I have allocated partial as

``````int threadsPerBlock_npart = 16;
int blocksPerGrid_npart = npart/16.0+(npart%16!=0);

int size_p_c_npart = npart*blocksPerGrid_npart*sizeof(float);
// summed value
float *d_partial_c_npart = NULL;
err = cudaMalloc((void**)&d_partial_c_npart, size_p_c_npart);
``````

So the size should be ok. But then again I may have miss something.
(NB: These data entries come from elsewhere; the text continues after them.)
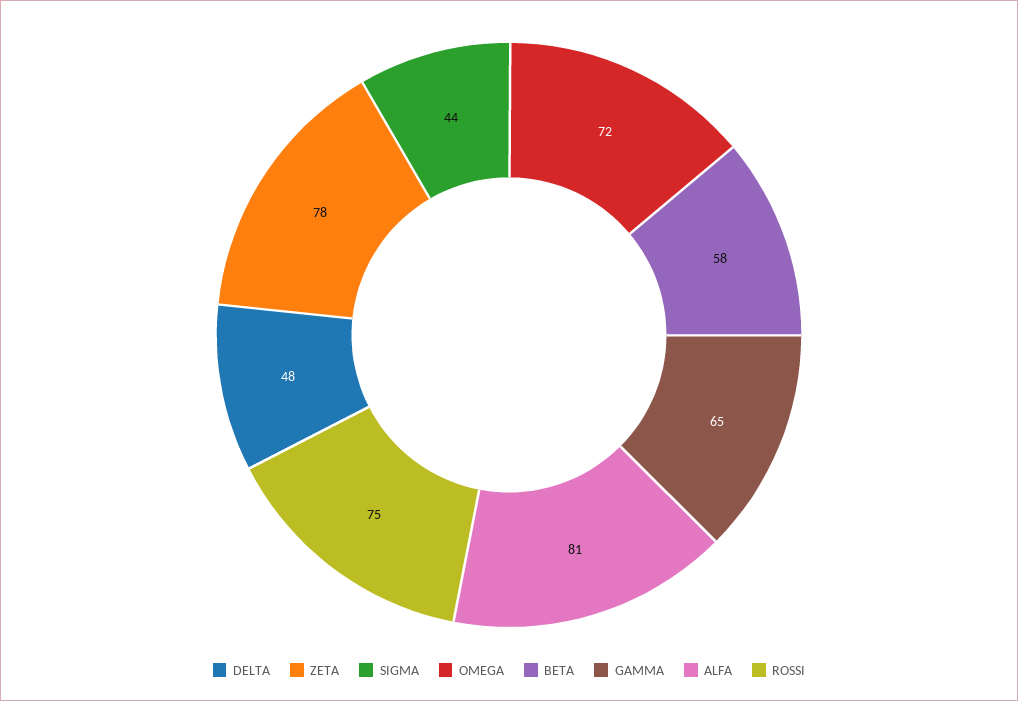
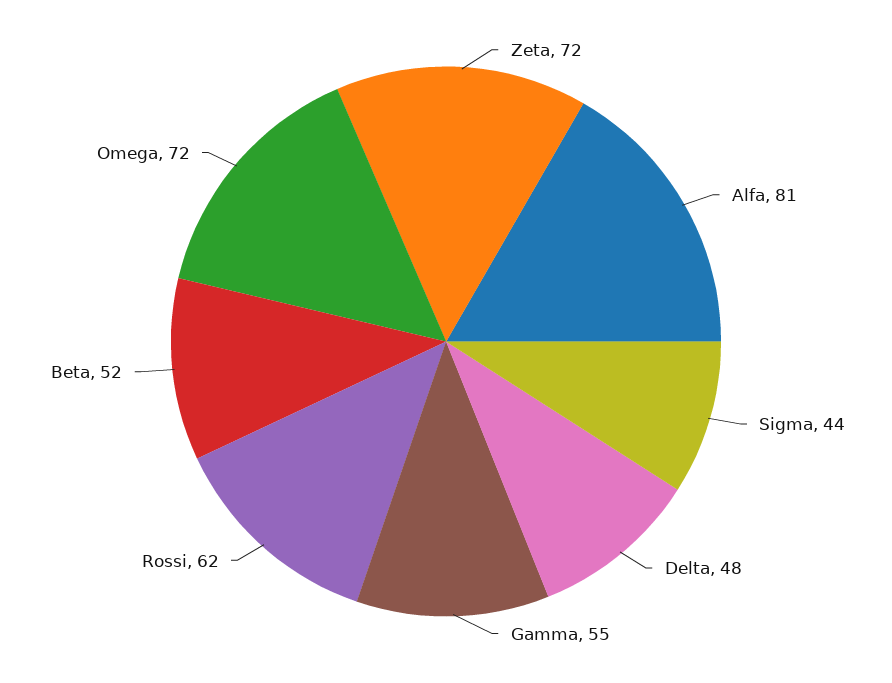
ZETA: 78 -> 72
BETA: 58 -> 52
GAMMA: 65 -> 55
ROSSI: 75 -> 62

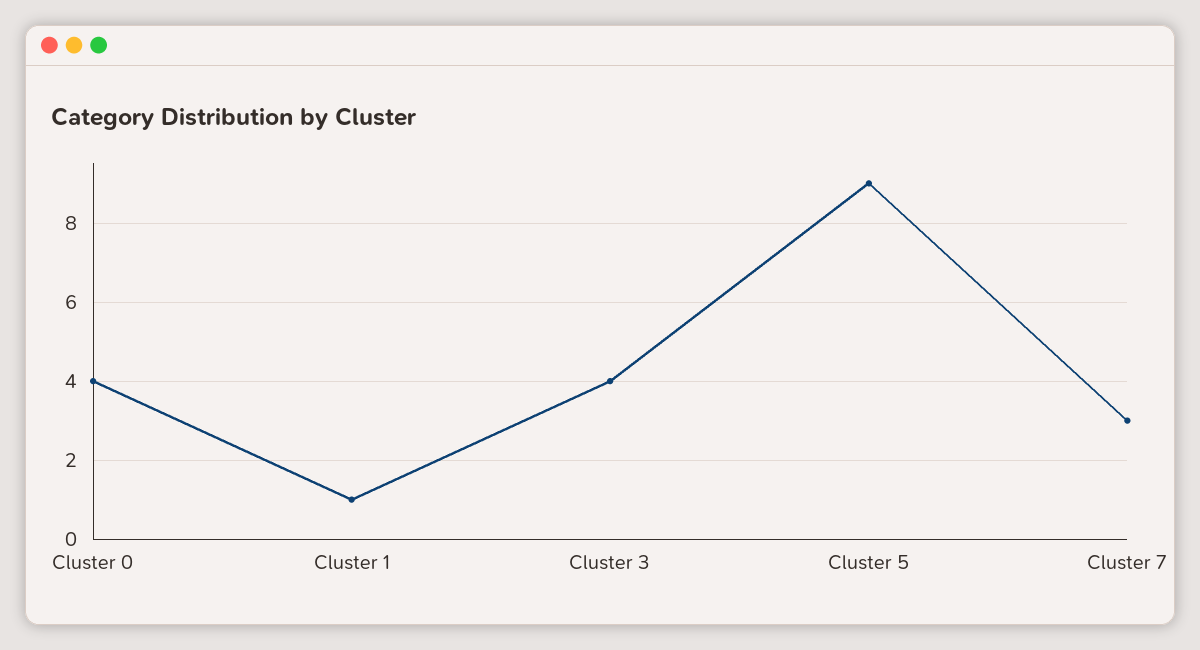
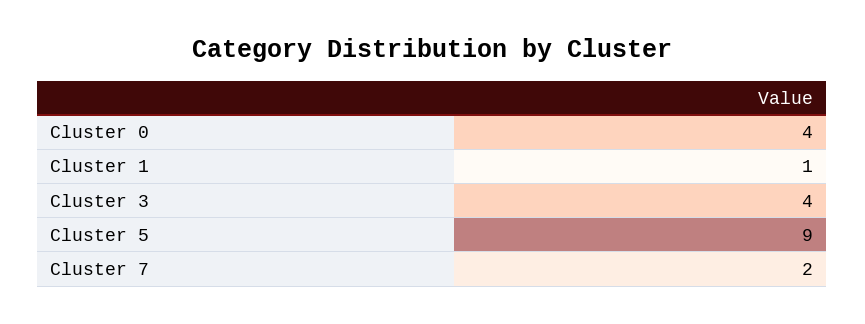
Cluster 7: 3 -> 2

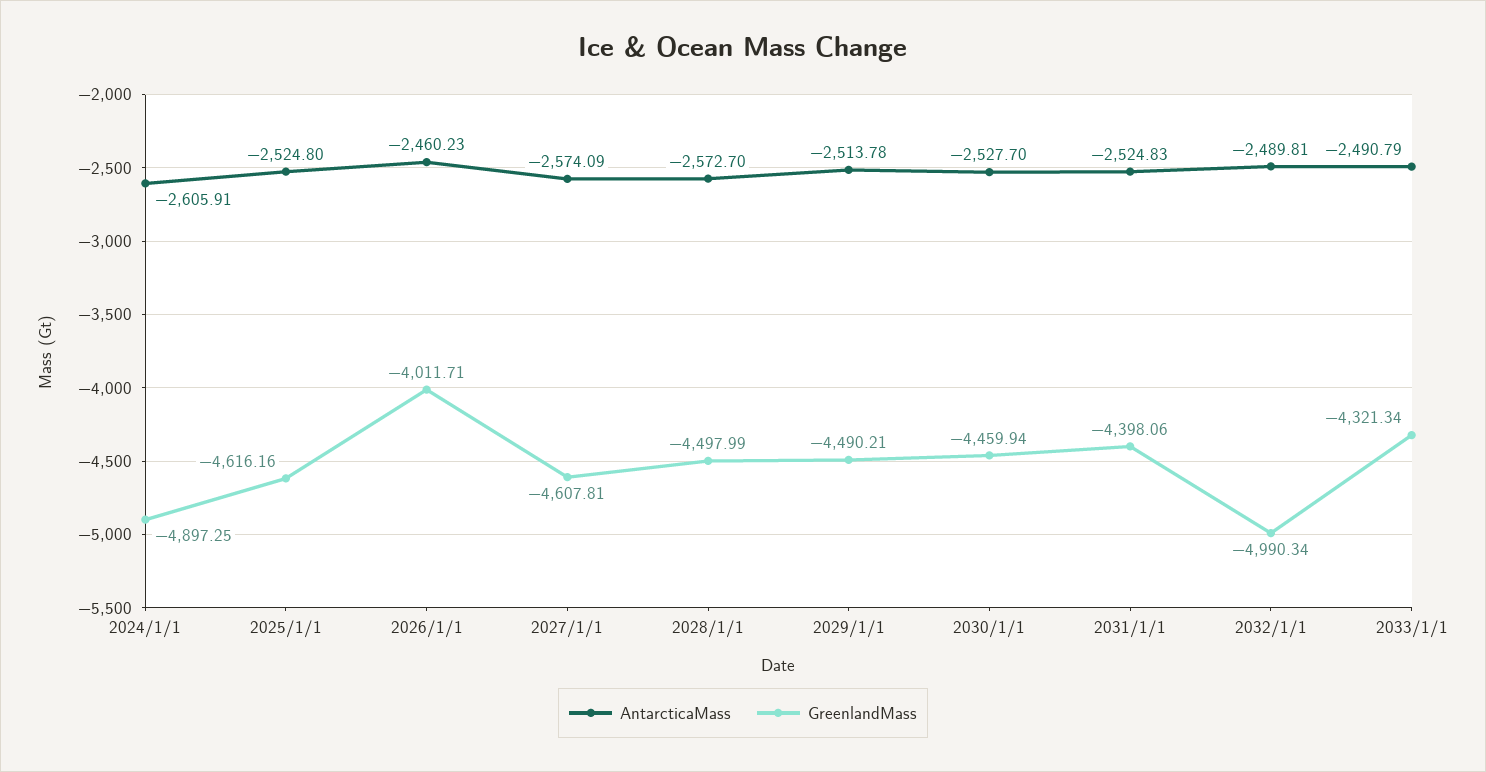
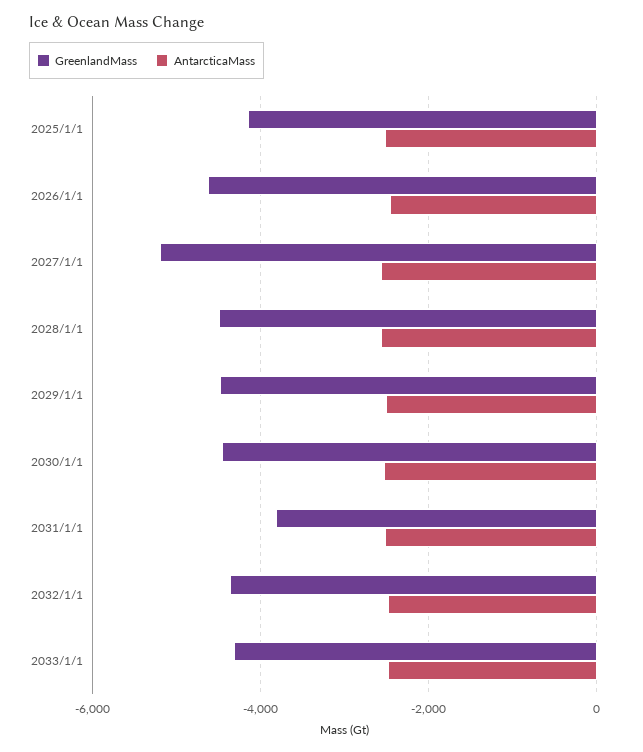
AntarcticaMass, 2024/1/1: -2605.91 -> none
GreenlandMass, 2024/1/1: -4897.25 -> none
GreenlandMass, 2025/1/1: -4616.16 -> -4200
GreenlandMass, 2026/1/1: -4011.71 -> -4600
GreenlandMass, 2027/1/1: -4607.81 -> -5200
GreenlandMass, 2031/1/1: -4398.06 -> -3800
GreenlandMass, 2032/1/1: -4990.34 -> -4400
Thr final outcome I trying to get is an array that looks like partial[npart][blocksPerGrid_npart] which I then sum to get

``````for ( int ipart = 0 ; ipart < npart ; ipart++ ) {
h_r_vec[ipart] = 0.0;
for ( int igrid = 0 ; igrid < blocksPerGrid_npart ; igrid++ ) {
h_r_vec[ipart] += partial_c_npart[ipart + npart * igrid];
}
}
``````

It is summing but the results is not correct probbaly because the array entris get mis-placed.